## [Direction A]
In the passage on writing, how did Tom Stoppard define poetry?
## [Direction B]
Please write out the records below word for word, from the satellite-image line through every object name and pixel point. Leave the pictures out of your answer.

:: Excerpt provided

Getting out of my own way while writing—refraining from being excessively critical of what I am saying—is both necessary and difficult. I find reviews of my work to be particularly uninstructive for me. I no longer read book reviews, because in the decades when I did, I kept the reviewer in my mind as a voice urging me to write in a manner he or she would have me write. This was so regardless of whether the review was laudatory or damning. Neither do I talk with anyone about what I am writing, for there too, an enthusiastic response or a critical one lingers as a bias that interferes with my own writing process. Paul Klee wrote that when he was young, his studio was filled with the artists he most admired, but as he grew older, the room emptied, until finally he was alone as he painted.
I find that one of the most reliable ways of improving a piece of writing is deletion of text: deleting every extra word, extra phrase, extra sentence, extra metaphor, extra character whose presence is not necessary to the movement of the story or essay. I am reminded here of Tom Stoppard’s definition of poetry: “the simultaneous compression of language and expansion of meaning.”

::::
:: Input data

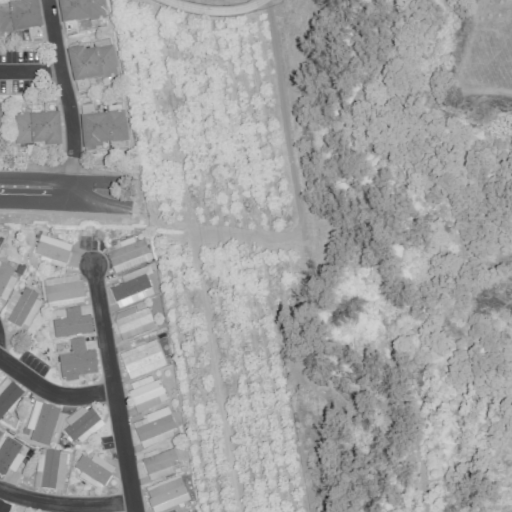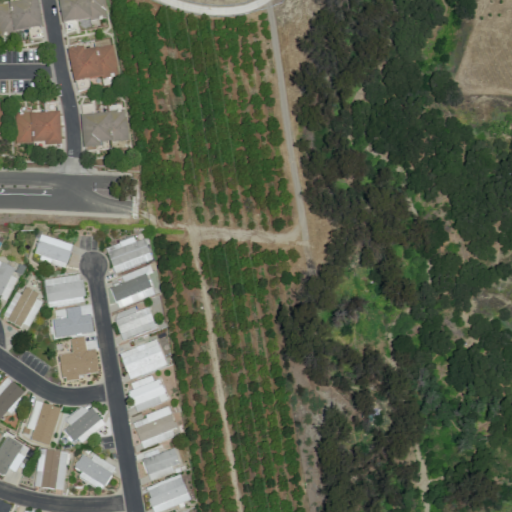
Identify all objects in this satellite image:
building: (79, 9)
road: (213, 10)
building: (19, 16)
building: (91, 62)
road: (30, 71)
road: (67, 101)
building: (1, 125)
building: (36, 128)
building: (102, 128)
road: (35, 179)
park: (484, 179)
road: (100, 182)
road: (296, 201)
road: (34, 202)
road: (98, 205)
building: (51, 250)
building: (126, 254)
road: (194, 256)
building: (5, 281)
building: (131, 287)
building: (62, 291)
building: (22, 308)
building: (66, 321)
building: (133, 323)
building: (141, 359)
building: (77, 361)
road: (114, 389)
road: (52, 392)
building: (145, 393)
building: (8, 396)
building: (41, 423)
building: (82, 424)
building: (153, 428)
building: (9, 455)
building: (158, 464)
building: (49, 469)
building: (93, 470)
building: (165, 494)
road: (66, 504)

::::

## [Response A]
As "the simultaneous compression of language and expansion of meaning."

## [Response B]
Identify all objects in this satellite image:
building: (79, 9)
road: (213, 10)
building: (19, 16)
building: (91, 62)
road: (30, 71)
road: (67, 101)
building: (1, 125)
building: (36, 128)
building: (102, 128)
road: (35, 179)
park: (484, 179)
road: (100, 182)
road: (296, 201)
road: (34, 202)
road: (98, 205)
building: (51, 250)
building: (126, 254)
road: (194, 256)
building: (5, 281)
building: (131, 287)
building: (62, 291)
building: (22, 308)
building: (66, 321)
building: (133, 323)
building: (141, 359)
building: (77, 361)
road: (114, 389)
road: (52, 392)
building: (145, 393)
building: (8, 396)
building: (41, 423)
building: (82, 424)
building: (153, 428)
building: (9, 455)
building: (158, 464)
building: (49, 469)
building: (93, 470)
building: (165, 494)
road: (66, 504)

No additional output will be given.